Chapter Five: The American Revolution: From Elite Protest to Popular Revolt, 1763-1783

Practice Quiz:

1. How did ordinary colonists respond after the wealthy elite had initiated the American rebellion?
a. They reject the lead of their “betters.”
b. They lost rights gained during the colonial period.
c. They turned an elite movement into a mass movement.
d. They fought for a social-economic revolution against the gentry.

2. Which of the following linked religious ideas to the practice of government?
a. colonial newspapers.
b. the Great Awakening.
c. theories of the Earl of Bute.
d. the ideas of John Locke.

3. In the 1760s and 1770s, colonists viewed the political struggle with Britain in terms of
a. haves against have-nots.
b. democracy against aristocracy.
c. good against evil.
d. West against East.

4. The English philosopher most often cited by the rebels was
a. Edmund Burke.
b. William Pitt.
c. John Locke.
d. David Hume.

5. The Sugar Act differed from earlier regulations, such as the Navigation Acts, in which way?
a. Its purpose was the show the colonists who was in control.
b. It taxed sugar for the specific benefit of the East India Company.
c. It had nothing to do with trade.
d. Its purpose was to collect revenue from the Americans.

6. The Stamp Act affected
a. only businessmen and merchants.
b. primarily colonial manufacturers.
c. ordinary people, as well as elites.
d. only those in direct trade with Great Britain.

7. The radical group that first emerged during the Stamp Act crisis was known as
a. the Loyalists.
b. the Sons of Liberty.
c. Oliver’s Raiders.
d. Hessians.

8. The fundamental issue leading to the Boston massacre was the
a. British attempt to enforce the Tea Act.
b. sinking of the Gaspee.
c. Boston Tea Party.
d. presence of so many British troops in American cities.

9. While repealing the Townshend duties, why did the North ministry retain a tax on tea?
a. to stabilize the price on tea.
b. to punish American smugglers.
c. to symbolize Parliaments’s power to tax Americans.
d. to ensure that tea from England would be boycotted.

10. The Tea Act of 1773 was passed in order to
a. save the East India Company.
b. raise revenue to pay royal governors’ salaries.
c. punish colonists for the Boston Massacre.
d. recover revenue lost by reducing the tax on molasses.

11. What was the significance of Thomas Paine’s Common Sense?
a.
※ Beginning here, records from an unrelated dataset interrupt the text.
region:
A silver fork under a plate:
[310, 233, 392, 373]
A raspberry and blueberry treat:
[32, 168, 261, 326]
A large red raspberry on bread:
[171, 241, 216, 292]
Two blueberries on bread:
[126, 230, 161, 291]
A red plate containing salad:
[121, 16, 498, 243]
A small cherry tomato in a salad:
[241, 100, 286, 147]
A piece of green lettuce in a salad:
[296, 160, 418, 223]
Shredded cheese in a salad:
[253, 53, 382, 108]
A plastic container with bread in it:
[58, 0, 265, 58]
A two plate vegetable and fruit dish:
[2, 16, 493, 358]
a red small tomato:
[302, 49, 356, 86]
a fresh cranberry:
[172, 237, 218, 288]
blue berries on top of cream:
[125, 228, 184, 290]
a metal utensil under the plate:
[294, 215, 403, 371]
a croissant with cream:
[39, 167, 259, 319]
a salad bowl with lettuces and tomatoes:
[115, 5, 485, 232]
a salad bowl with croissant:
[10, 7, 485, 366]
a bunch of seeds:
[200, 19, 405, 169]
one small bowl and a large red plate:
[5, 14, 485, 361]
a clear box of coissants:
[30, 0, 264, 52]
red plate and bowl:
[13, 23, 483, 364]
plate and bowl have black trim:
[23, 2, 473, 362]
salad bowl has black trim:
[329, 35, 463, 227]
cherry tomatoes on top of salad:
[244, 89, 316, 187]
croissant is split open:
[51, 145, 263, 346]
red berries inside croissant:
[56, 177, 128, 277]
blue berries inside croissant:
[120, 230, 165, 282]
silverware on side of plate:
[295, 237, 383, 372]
It had little immediate popularity among the colonists.
b. It acknowledged the sovereignly of the monarch.
c. It provided the colonists with a rationale for revolution.
d. It did not criticize all monarchs, just George III.

12. Most of the text of the Declaration of Independence was
a. written by Benjamin Franklin.
b. later adopted as the first Constitution of the United States.
c. a list of grievances against King George III.
d. all of the above.

13. Which of the following explains why England lost the Revolutionary War?
a. The British government did not believe it could win the war.
b. British finances could not support the war.
c. British strategists did not understand how to fight the war.
d. British soldiers sympathized with the Americans.
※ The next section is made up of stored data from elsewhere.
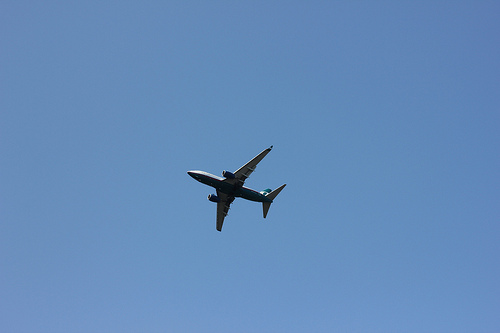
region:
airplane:
[174, 133, 289, 230]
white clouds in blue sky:
[29, 32, 62, 77]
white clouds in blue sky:
[11, 118, 55, 166]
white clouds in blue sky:
[63, 101, 114, 132]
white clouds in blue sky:
[90, 243, 161, 297]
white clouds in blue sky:
[29, 189, 79, 235]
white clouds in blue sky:
[225, 236, 313, 287]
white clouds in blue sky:
[360, 217, 435, 281]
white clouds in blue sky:
[307, 110, 377, 173]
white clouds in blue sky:
[203, 41, 310, 92]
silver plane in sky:
[167, 149, 302, 237]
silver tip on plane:
[187, 158, 218, 189]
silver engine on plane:
[221, 168, 235, 190]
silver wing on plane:
[241, 149, 281, 171]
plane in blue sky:
[193, 158, 348, 253]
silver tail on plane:
[259, 185, 294, 202]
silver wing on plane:
[204, 190, 244, 227]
14. What was the primary significance of the Battle of Yorktown?
a. It was America’s most humiliating defeat.
b. It began an eventually successful colonial invasion of Spanish Florida.
c. It encouraged the French to commit to an open alliance with the colonists.
d. It was the final major battle of the war.

15. American Loyalists, who sided with the British during the War for Independence
a. tended to be wealthy conservatives.
b. were known for their wickedness and immorality.
c. came from all occupations and social classes.
d. were pacifists who opposed war for any reason.

16. What was the significance of the Treaty of Paris of 1783?
a. It established the American border at the Appalachian Mountains.
b. It ensured Loyalists would not be compensated for their lands.
c. It ended the French and Indian War.
d. It allowed Americans the opportunity for an independent nation.